None of these things are impossible, of course. But what I have learnt, and can thankfully now identify, is that in-between thinking ‘I want a new job’ and the many, many rejections all applicants receive at one point or another, I experience no ‘win’ – no sense of a target reached, or something achieved. Instead, I batter down the mental door with a constant barrage of ‘no’ and negativity, and, eventually, my self-esteem suffers.

 

A more positive process takes a little extra time, but the rewards are significantly more. Instead of setting myself a long-term target which will take a long time to receive, I break things down. I start, perhaps, by checking my CV (or ‘resume’) best represents me and the job I am applying for. Target 1 achieved. Then, maybe, I’ll think and try and identify something I might want to do. Target 2. And this continues and continues – the point being that I always feel overwhelmingly positive about what I am doing. Of course, it helps that I like myself quite a lot, and feel like I know what I want, but that in itself is just another process which needs to be approached in small steps.

 

So I guess what I’m getting at is this: if you’re out there struggling with something, or getting down on yourself because you feel you can’t do it, set yourself achievable targets. Let yourself feel good. Let yourself experience the joy of actually starting and finishing something. It can be as small and seemingly insignificant as you like – my sister, also a Hoffman graduate, always begins any period where she wants to lose some weight by saying ‘I want to lose ¼ lb,’ for instance – and alleviate some of that pressure.
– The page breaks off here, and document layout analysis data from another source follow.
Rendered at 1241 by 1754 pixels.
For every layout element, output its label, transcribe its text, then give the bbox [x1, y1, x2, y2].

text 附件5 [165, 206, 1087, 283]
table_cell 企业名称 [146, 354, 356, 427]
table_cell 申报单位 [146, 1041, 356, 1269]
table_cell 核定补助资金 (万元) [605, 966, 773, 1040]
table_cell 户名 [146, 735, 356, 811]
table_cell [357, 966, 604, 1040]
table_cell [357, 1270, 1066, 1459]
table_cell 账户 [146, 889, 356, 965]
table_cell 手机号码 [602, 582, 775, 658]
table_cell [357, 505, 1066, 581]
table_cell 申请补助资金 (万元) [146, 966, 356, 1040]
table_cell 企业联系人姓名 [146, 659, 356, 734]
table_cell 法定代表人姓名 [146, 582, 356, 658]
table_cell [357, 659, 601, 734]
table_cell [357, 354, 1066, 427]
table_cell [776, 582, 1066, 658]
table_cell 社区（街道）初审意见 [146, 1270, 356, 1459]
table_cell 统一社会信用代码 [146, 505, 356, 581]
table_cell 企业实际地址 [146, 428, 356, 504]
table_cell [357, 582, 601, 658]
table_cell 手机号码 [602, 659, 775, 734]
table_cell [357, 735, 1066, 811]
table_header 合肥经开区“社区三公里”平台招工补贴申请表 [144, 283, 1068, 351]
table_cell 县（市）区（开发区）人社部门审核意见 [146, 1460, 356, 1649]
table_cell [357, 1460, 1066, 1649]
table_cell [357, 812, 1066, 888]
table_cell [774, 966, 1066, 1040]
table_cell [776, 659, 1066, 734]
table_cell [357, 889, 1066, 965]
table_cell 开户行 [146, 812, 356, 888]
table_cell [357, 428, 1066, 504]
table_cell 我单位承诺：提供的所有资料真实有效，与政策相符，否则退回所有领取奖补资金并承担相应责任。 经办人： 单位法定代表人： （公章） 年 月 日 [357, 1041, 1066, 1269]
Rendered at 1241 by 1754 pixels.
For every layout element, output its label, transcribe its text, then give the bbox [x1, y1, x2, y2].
It really, really works.

 

I’d like to finish today with a pondering I have been throwing around in my head. I’ve been thinking about this a while, but I have to tell the truth and say that I am very hesitant to say it out loud. But you know something? I’ve never been scared of speaking my mind, and I’m not about to start any time soon.

 

I have a friend, we’ll call her Christine. Christine has a history of problems I won’t go into, but recently, she went away for some treatment, finished, and decided she wanted some more. Christine is, I wish to stress, one of the bravest people I know, and I am proud and almost humbled by how she faced the ghosts and horrors of her past in the way she did. Over a period of about 4 months, I cannot even begin to conceive how much punishment she must have put herself through almost every day, just to get better. But get better she did, and returned to normal life, happily declaring her treatment complete.

 

Of course, like everyone that knows Christine, I readily (and genuinely) joined in the congratulations – she thoroughly deserved every bit of it.

 

But then something began to trouble me. Christine declared she wanted to go by a new name, lets say Jane. Jane decided that she had left Christine behind, and that the person who had gone by her previous name was long gone into the mists of the past. But, I have to confess, my first thought was that she was running.

 

I am in no way accusing her of anything, nor am I trying to demean what she went through, because I think she’s amazing, and, of course, I could never even begin to understand the internal processing that led to wanting to change one’s name.

 

But (now) Jane’s new name made me think of parallels with another story I had heard recently. A friend of a friend had been dating a guy for about 6 months. He was into drugs, suffered with depression and anxiety, was quick to anger, and was constantly involved in something or other ‘dodgy’. After these 6 months, this friend of a friend discovered that (a) his American accent was a fake, (b) he lied about his parents being dead, and that (c) essentially nothing he had told her had been true, not even his name. This guy was, she decided, consumed by self-hatred to the point where he had invented an entirely new persona to live by.

 

A situation I can well sympathise with, as I have done similar, just to lesser extremes.

 

So, dear readers, I leave you with a question, a question I have been wrestling with for about a week.

 

‘When is a new beginning actually a new beginning, and not just another really big target we set ourselves?’

 

Maybe you’ll be able to answer it better than I.